Esercizio: Traduci in inglese questa frase dell'intervista a Giancarlo Dondi: "Giancarlo Dondi è un uomo che in vita sua ha ricevuto applausi e critiche ma il cui ruolo centrale nella storia del rugby italiano è innegabile."

Mezzo secolo di sfide, fatti e parole: intervista a Giancarlo Dondi

Nel fine settimana si è fatto un gran parlare di lui. Venerdì ha concesso a OnRugby una lunga intervista. Eccola

ph. Sebastiano Pessina

ph. Sebastiano Pessina

Tra meno di una settimana, domenica prossima per l’esattezza, le candeline sulla sua torta saranno 80. Giancarlo Dondi è un uomo che in vita sua ha ricevuto applausi e critiche ma il cui ruolo centrale nella storia del rugby italiano è innegabile. C’è chi sottolinea che ha avuto la fortuna di governare il nostro movimento in un momento in cui di soldi ce n’erano davvero tanti e trovare grossi sponsor non era impresa impossibile, ma è altrettanto vero che le capacità politiche e diplomatiche dell’uomo sono indubitabili.

Voci di dati archiviate:

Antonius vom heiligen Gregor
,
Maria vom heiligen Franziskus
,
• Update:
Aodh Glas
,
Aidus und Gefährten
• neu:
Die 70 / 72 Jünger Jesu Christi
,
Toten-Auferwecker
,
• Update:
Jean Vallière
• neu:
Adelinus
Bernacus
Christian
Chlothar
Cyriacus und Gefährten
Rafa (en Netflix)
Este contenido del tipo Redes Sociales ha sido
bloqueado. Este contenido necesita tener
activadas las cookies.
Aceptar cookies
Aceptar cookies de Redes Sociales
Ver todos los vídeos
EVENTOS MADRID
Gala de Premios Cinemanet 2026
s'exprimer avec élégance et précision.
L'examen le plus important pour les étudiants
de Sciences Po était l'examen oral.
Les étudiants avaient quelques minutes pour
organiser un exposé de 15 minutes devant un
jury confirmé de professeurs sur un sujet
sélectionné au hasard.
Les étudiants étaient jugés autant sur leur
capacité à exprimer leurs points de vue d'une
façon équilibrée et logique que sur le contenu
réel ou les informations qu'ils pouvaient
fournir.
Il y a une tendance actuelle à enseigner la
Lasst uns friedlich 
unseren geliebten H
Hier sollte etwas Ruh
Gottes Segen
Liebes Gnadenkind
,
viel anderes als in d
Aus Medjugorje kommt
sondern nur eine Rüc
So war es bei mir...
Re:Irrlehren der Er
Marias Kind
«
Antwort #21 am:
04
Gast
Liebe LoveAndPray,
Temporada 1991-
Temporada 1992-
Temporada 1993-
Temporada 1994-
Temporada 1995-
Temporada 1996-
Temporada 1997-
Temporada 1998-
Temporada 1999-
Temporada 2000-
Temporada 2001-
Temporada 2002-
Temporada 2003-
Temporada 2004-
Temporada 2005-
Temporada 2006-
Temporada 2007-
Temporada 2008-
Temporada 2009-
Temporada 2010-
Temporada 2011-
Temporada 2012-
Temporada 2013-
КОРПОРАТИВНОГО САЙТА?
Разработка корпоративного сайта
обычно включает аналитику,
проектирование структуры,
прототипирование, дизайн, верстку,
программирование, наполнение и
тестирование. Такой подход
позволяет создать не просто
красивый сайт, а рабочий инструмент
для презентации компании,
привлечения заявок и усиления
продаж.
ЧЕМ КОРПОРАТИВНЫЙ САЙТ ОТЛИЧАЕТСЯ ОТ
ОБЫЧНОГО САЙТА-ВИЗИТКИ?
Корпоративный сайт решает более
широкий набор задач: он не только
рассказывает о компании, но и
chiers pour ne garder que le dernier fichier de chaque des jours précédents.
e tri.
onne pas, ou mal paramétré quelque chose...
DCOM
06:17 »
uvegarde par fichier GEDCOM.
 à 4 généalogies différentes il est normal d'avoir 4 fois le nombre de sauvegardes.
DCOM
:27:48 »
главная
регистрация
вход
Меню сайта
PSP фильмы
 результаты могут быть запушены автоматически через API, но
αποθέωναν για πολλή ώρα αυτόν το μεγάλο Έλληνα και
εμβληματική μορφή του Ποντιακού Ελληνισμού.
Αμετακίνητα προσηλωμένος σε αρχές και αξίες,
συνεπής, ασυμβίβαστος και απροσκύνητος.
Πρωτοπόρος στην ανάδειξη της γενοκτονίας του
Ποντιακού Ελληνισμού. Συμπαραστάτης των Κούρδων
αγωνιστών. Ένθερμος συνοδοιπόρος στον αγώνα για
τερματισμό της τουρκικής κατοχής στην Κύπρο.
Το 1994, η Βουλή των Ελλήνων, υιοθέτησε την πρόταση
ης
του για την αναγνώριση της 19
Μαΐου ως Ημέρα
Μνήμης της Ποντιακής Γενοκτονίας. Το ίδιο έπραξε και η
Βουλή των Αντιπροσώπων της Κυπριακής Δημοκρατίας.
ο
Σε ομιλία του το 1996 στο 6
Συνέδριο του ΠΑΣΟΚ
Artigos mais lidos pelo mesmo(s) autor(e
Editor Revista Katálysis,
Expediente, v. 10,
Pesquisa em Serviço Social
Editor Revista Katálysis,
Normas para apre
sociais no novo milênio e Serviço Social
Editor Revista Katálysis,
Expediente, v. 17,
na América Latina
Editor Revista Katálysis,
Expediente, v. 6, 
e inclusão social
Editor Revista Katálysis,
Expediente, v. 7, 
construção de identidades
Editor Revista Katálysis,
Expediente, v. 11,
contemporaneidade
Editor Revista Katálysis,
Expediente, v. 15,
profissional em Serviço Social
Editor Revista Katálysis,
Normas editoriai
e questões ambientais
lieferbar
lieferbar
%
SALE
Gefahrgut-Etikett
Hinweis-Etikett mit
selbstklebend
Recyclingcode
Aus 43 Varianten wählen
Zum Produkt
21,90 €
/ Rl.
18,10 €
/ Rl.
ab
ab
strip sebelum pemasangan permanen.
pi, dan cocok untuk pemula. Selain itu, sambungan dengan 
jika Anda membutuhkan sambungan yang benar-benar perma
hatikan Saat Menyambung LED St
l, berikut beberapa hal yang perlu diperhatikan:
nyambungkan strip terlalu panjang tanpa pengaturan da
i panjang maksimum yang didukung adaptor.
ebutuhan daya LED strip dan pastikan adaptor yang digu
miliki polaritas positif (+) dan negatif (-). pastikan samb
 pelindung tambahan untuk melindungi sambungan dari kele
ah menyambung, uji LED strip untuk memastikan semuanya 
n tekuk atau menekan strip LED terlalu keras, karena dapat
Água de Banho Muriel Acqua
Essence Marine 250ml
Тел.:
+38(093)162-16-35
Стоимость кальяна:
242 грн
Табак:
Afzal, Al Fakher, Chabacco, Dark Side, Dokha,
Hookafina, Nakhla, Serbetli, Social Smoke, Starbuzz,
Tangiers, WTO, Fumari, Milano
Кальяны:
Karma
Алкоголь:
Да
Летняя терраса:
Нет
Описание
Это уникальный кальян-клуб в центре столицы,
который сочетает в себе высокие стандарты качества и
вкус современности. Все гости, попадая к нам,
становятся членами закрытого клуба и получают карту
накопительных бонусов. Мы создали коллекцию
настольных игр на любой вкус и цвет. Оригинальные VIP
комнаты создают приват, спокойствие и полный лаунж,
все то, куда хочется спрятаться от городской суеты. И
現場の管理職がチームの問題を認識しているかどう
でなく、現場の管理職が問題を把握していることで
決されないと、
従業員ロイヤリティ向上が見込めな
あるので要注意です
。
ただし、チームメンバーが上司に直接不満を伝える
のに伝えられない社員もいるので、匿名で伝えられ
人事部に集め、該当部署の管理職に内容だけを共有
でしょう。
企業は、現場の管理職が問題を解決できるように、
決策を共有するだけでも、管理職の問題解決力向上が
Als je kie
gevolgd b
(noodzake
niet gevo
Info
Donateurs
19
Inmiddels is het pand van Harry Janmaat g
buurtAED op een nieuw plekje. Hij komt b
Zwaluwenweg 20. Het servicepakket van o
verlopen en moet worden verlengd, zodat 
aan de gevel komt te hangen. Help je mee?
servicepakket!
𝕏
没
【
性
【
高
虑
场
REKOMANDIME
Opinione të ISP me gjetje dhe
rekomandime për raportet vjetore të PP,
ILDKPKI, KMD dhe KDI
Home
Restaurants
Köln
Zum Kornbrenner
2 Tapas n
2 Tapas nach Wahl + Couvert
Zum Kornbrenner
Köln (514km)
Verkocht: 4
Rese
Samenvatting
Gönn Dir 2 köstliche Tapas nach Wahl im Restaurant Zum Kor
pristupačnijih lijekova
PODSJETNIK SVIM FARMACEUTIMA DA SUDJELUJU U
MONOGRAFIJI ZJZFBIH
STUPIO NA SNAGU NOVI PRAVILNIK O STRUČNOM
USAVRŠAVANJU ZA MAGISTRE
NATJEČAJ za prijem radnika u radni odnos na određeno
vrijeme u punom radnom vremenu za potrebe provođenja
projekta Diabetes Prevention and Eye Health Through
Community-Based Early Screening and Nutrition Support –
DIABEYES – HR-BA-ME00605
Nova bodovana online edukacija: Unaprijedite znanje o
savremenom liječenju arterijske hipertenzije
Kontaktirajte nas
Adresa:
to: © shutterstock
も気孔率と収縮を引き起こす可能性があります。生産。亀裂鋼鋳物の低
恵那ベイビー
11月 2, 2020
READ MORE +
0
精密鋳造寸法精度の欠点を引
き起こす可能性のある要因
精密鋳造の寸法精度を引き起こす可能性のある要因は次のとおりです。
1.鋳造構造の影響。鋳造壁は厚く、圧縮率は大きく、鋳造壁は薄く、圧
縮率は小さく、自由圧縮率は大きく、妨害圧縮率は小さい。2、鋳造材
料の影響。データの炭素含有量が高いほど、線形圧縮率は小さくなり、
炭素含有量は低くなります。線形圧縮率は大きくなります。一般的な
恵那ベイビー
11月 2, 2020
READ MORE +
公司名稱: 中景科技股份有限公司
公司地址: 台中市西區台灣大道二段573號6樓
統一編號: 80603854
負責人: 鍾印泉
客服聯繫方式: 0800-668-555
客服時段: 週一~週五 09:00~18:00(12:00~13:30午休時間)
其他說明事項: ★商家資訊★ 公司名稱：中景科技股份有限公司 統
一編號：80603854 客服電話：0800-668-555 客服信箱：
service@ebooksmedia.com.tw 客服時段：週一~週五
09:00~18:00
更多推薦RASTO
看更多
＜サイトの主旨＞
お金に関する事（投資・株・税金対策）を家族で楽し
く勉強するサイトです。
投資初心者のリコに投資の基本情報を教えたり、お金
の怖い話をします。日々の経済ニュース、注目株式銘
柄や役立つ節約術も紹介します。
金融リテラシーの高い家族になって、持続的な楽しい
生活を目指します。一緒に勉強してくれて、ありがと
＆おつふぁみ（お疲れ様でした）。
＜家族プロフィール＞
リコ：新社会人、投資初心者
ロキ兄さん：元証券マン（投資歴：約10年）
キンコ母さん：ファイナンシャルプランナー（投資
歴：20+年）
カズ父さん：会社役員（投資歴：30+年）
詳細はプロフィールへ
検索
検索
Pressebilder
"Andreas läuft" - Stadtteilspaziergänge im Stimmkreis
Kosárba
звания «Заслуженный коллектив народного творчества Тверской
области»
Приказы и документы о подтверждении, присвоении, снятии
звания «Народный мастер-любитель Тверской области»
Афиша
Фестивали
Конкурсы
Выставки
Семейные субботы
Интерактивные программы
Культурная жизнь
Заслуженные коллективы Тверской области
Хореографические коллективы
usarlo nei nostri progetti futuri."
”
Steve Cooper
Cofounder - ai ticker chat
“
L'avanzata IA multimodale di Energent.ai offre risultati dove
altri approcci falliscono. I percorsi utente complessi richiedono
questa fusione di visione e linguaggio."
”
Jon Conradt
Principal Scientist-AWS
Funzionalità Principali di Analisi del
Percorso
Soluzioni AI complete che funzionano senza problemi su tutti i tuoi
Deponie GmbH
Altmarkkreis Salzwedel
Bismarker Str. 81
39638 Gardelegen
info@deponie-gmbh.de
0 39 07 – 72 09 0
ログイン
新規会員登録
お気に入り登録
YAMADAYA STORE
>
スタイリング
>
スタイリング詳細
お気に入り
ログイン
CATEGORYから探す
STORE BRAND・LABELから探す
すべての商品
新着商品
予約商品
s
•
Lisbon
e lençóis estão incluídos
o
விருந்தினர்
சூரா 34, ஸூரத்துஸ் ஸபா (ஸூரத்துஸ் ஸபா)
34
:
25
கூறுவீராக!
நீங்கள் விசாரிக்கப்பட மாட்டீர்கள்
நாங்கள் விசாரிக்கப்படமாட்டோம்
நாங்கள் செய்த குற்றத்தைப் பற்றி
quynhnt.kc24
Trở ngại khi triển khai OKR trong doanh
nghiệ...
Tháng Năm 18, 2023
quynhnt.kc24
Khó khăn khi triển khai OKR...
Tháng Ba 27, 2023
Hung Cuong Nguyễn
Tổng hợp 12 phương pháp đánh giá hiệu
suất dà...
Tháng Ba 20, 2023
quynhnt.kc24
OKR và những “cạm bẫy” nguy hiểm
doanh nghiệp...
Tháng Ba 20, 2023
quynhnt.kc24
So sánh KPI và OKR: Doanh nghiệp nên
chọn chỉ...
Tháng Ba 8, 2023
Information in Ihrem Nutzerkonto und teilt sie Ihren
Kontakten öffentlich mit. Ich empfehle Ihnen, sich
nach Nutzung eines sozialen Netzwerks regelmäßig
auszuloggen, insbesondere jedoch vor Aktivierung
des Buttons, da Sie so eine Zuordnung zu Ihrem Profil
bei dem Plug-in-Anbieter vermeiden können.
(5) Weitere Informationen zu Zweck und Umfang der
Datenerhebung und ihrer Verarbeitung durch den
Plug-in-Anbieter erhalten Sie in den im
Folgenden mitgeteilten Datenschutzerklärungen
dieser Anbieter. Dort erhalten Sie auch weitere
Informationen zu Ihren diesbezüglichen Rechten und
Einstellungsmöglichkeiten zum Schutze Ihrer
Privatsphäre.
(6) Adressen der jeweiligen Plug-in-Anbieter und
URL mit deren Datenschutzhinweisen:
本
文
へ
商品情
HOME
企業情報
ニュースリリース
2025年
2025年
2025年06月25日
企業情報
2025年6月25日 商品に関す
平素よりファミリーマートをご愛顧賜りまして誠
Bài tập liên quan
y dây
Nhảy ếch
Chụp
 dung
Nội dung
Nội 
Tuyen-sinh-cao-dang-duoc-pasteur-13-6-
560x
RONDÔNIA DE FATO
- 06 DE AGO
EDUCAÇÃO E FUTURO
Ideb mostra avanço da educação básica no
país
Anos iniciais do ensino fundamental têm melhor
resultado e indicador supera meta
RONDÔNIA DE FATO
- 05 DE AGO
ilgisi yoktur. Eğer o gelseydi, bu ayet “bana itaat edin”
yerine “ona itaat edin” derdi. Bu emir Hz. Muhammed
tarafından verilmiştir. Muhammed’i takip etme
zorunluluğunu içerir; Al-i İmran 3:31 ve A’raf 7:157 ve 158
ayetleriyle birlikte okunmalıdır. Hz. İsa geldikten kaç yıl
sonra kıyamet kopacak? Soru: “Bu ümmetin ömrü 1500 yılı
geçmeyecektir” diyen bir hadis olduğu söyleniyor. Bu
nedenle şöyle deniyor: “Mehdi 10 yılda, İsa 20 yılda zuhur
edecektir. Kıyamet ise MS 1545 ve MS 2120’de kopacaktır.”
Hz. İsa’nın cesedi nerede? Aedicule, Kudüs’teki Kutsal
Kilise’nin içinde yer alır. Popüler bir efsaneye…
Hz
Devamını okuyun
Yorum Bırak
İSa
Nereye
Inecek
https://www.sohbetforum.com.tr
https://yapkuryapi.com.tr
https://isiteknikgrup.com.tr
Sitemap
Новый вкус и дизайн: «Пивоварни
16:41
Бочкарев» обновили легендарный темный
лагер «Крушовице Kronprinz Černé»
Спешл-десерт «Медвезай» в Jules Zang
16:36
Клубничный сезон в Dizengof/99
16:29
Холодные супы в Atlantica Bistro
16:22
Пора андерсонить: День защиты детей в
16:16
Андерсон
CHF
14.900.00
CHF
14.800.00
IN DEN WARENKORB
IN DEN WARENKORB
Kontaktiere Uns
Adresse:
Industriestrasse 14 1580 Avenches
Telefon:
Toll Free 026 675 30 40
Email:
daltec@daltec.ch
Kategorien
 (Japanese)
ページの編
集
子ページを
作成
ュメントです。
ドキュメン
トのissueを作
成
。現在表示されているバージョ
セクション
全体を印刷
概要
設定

Risultato: Giancarlo Dondi is a man who has received applause and criticism in his life, but whose central role in the history of Italian rugby is undeniable.